基于个性化预测的推送算法研究

发布时间：2018-10-08 21:56

【摘要】：高效、准确的从海量信息与数据中筛选可信度高、用户感兴趣的关键信息是信息服务行业的研究重点之一。基于搜索引擎的拉取服务方式与信息推送服务是当前获取信息的两个主要渠道。我国农村地区经济发展水平落后,农民文化素质普遍偏低,采取基于搜索引擎的信息获取方式并不现实,信息推送服务更加适合于农村地区。 “个性化”是推送模型的根本出发点,通过选择距离最近的K个邻居样本并构建预测模型,实现为目标用户推送特定信息的目的。实现K近邻选择,样本相似性度量与K值大小确定是其关键与难点。本研究从以上两个方面出发,并对其进行改进,报告结果如下。构建推送模型,首先需要为目标用户选择一个近邻集合,该集合由相似性测度最高的K个用户样本组成,常用的相似性测度有Pearson相关系数、cosine相似性和均方差相似性(Mean Squared Differences, MSD),欧氏距离等,但上述关系测度不能反映两个用户之间复杂非线性关系,导致近邻集合不够准确。本文引入最大互信息系数(maximal mutual information coefficient,MIC)作为用户之间的相似性测度。相比传统互信息,MIC通过对变量划分超簇,并基于逐步寻优获得每个变量的最优分段点,从而最大化两个变量的互信息,适于任意形式的非线性函数甚至叠加函数,可有效反应两个用户之间的复杂非线性关系,使得近邻集合更加准确,提高推送模型的预测精度。基于近邻集合对目标用户未评分项目实施预测(项目评分预测模型),是推送模型的另一个关键点,项目的预测得分值直接决定是否将该项目推送给目标用户,错误的预测值可导致错误的信息推送。构建高精度的项目评分预测模型,选择合适的训练样本是关键。
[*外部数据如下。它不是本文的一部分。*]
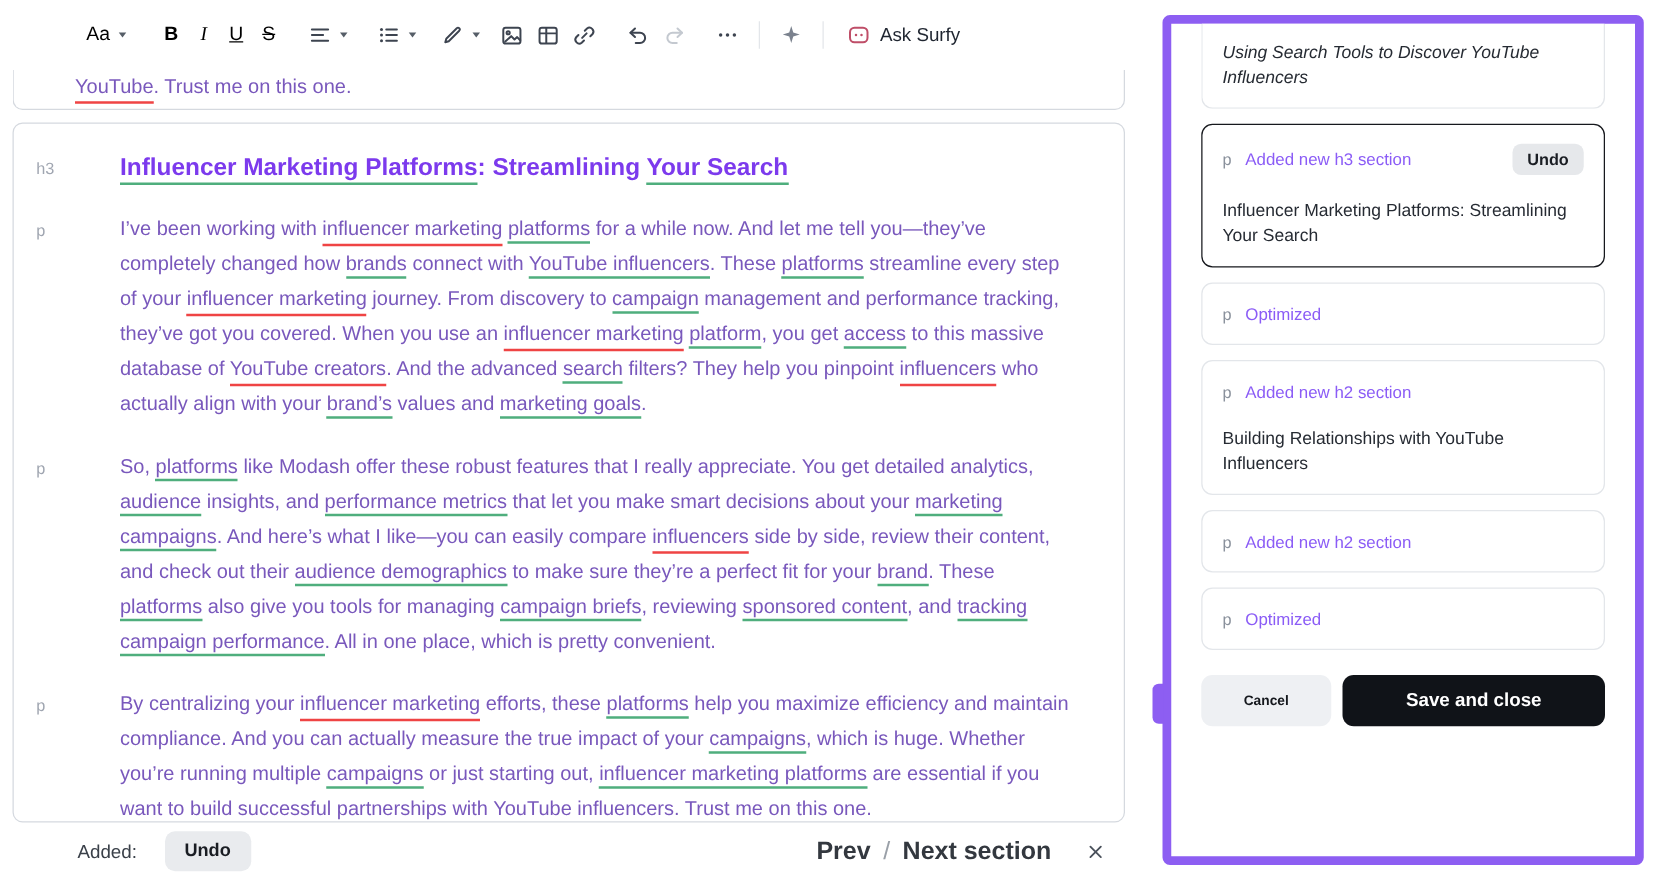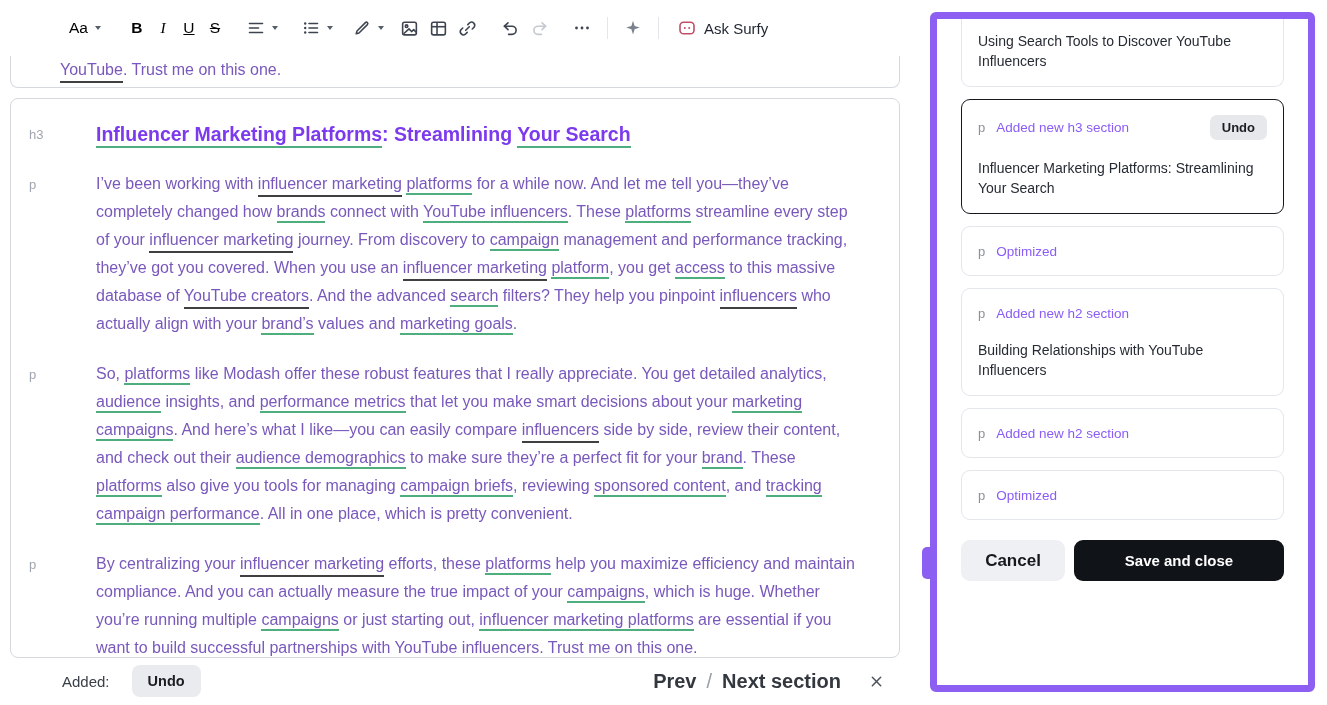"Using Search Tools to Discover" .card.cut .card-body { font-style: none -> italic }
近邻集合是基于全部已评分项目计算相似性获得,但在预测某一特定用户的特定项目时,因时间差异、地域差异、文化差异等的存在,以全部的近邻样本作为训练样本不一定能获得最佳预测效果。从全部的近邻集合中选择k个最优样本是一个k-近邻选择问题,k值的选择是核心。本研究引入地统计学,分析每一个待预测项目的近邻集合的结构性,给出一个公用的变程a,并为每个用户从全部近邻集合中选择距离小于a的k个训练样本,实现了每个用户的个性化预测。基于上述近邻选择与训练样本选择两部分的改进,以MovieLens评分数据集为实例数据,基于支持向量机构建项目评分预测模型,大幅度提高了项目评分的预测精度。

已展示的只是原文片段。